Achter Artikel. Das Eingießen der Gnade ist der Ordnung der Natur gemäß das Erste, was zur Rechtfertigung erfordert wird.
a) Dagegen richten sich folgende Gründe: I. Zuerst kommt das Abstehen vom Übel und dann das Hervortreten zum Guten, nach Ps. 33.: „Stehe ab vom Übel und thue das Gute.“ Zuerst also kommt der Nachlaß der Sünde und dann die Gnade. II. Die Vorbereitung geht der Natur nach vorher der Form, welche vorbereitet wird. Die freie Willensbewegung aber ist eine gewisse Vorbereitung für den Empfang der Gnade. III. Die Sünde hindert den Geist, daß er nicht frei auf Gott sich richte. Also kommt zuerst der Nachlaß der Sünde, dann die freie Willensbewegung und schließlich das Eingießen der Gnade. Auf der anderen Seite ist die Ursache früher als die Wirkung. Das Eingießen der Gnade aber ist die Ursache alles Übrigen in der Rechtfertigung.
b) Ich antworte, der Zeit nach sei Alles zugleich, was zur Rechtfertigung erfordert wird; der Ordnung der Natur d. h. der Begründung nach aber sei zuerst das Eingießen der Gnade, dann die freie Willensbewegung zu Gott hin, ferner die freie Willensbewegung gegen die Sünde, endlich der Nachlaß der letzteren. Denn in jeder Bewegung kommt zuerst der Anstoß zur Bewegung, der vom Bewegenden ausgeht; dann die Vorbereitung oder die Bewegung im Beweglichen; und endlich der Abschluß der Bewegung. Also der Ordnung der Natur nach ist zuerst der Anstoß für die Thätigkeit des freien Willens, nämlich das Eingießen der Gnade; dann die freie Willensbewegung zu Gott hin und an dritter Stelle die gegen die Sünde. Die freie Willensbewegung zu Gott hin ist nämlich der Grund für den Abscheu gegen die Sünde; deshalb verabscheut der Mensch die Sünde, weil er Gott sich nähert; schließlich ist der Nachlaß der Sünde.

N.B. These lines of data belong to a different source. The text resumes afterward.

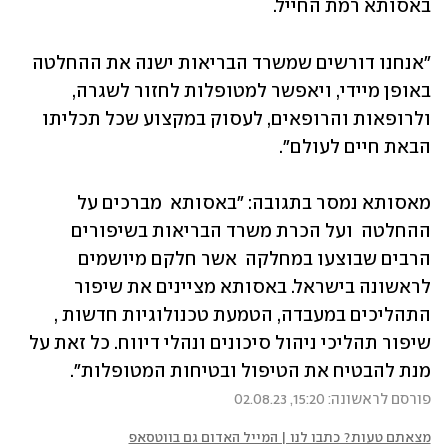
באסותא רמת החייל. 
"אנחנו דורשים שמשרד הבריאות ישנה את ההחלטה 
באופן מיידי, ויאפשר למטופלות לחזור לשגרה, 
ולרופאות והרופאים, לעסוק במקצוע שכל תכליתו 
הבאת חיים לעולם".
מאסותא נמסר בתגובה: "באסותא  מברכים על 
ההחלטה  ועל הכרת משרד הבריאות בשיפורים 
הרבים שבוצעו במחלקה  אשר חלקם מיושמים 
לראשונה בישראל. באסותא מציינים את שיפור 
התהליכים במעבדה, הטמעת טכנולוגיות חדשות , 
שיפור תהליכי ניהול סיכונים ונהלי דיווח. כל זאת על 
מנת להבטיח את הטיפול ובטיחות המטופלות".
פורסם לראשונה: 15:20, 02.08.23
מצאתם טעות? כתבו לנו | המייל האדום גם בווטסאפ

c) I. Von seiten des Beweglichen ist früher das Abstehen vom Bösen; denn früher ist da das Gegenteil, welches abgeworfen wird, wie das durch die Bewegung Erreichte. Von seiten des Bewegenden ist es umgekehrt. Denn kraft der Form, auf welche der Einwirkende sich richtet und die in ihm vorherbesteht, ist er thätig, um deren Gegenteil zu entfernen. So ist von seiten der Sonne zuerst das Licht und dann die Entfernung der Finsternis; von seiten der Luft aber ist zuerst die Finsternis und dann die Erreichung des Lichtes der Natur nach, wenn auch der Zeit nach Beides zugleich sich findet. Und weil das Eingießen der Gnade und der Nachlaß der Sünde aufgefaßt werden von seiten Gottes, der da rechtfertigt, her, so ist schlechthin der Ordnung der Natur nach eher die Eingießung der Gnade wie der Nachlaß der Sünde. Oder man kann sagen, die beiden Endpunkte der Rechtfertigung sind die Schuld als Ausgangspunkt und die Gnade als Zielpunkt. Die Gnade aber ist die Ursache für den Nachlaß der Schuld und für die Erlangung der Gerechtigkeit. II. Im Subjekte geht die Vorbereitung vorher der Aufnahme der Form; sie folgt aber dem Einwirken der wirkenden Ursache, wodurch das Subjekt vorbereitet wird. Und so folgt der Gnadenzustand der freien Willensbewegung im Menschen nach; letztere aber folgt dem Anstoße oder dem Eingießen der Gnade. III. „In den Bewegungen der Seele geht durchaus vorher, die Bewegung zum Princip des Nachdenkens oder zum Zwecke des Handelnden,“ heißt es 2 Physic. In den stofflichen äußeren Bewegungen aber geht die Entfernung des Hindernisses vorher der Erreichung des Zielpunktes. Die freie Willensbewegung aber ist eine Thätigkeit der Seele. Also zielt diese Bewegung zuerst auf Gott hin als auf den Zweck; und dann auf die Entfernung des Hindernisses, das in der Sünde besteht.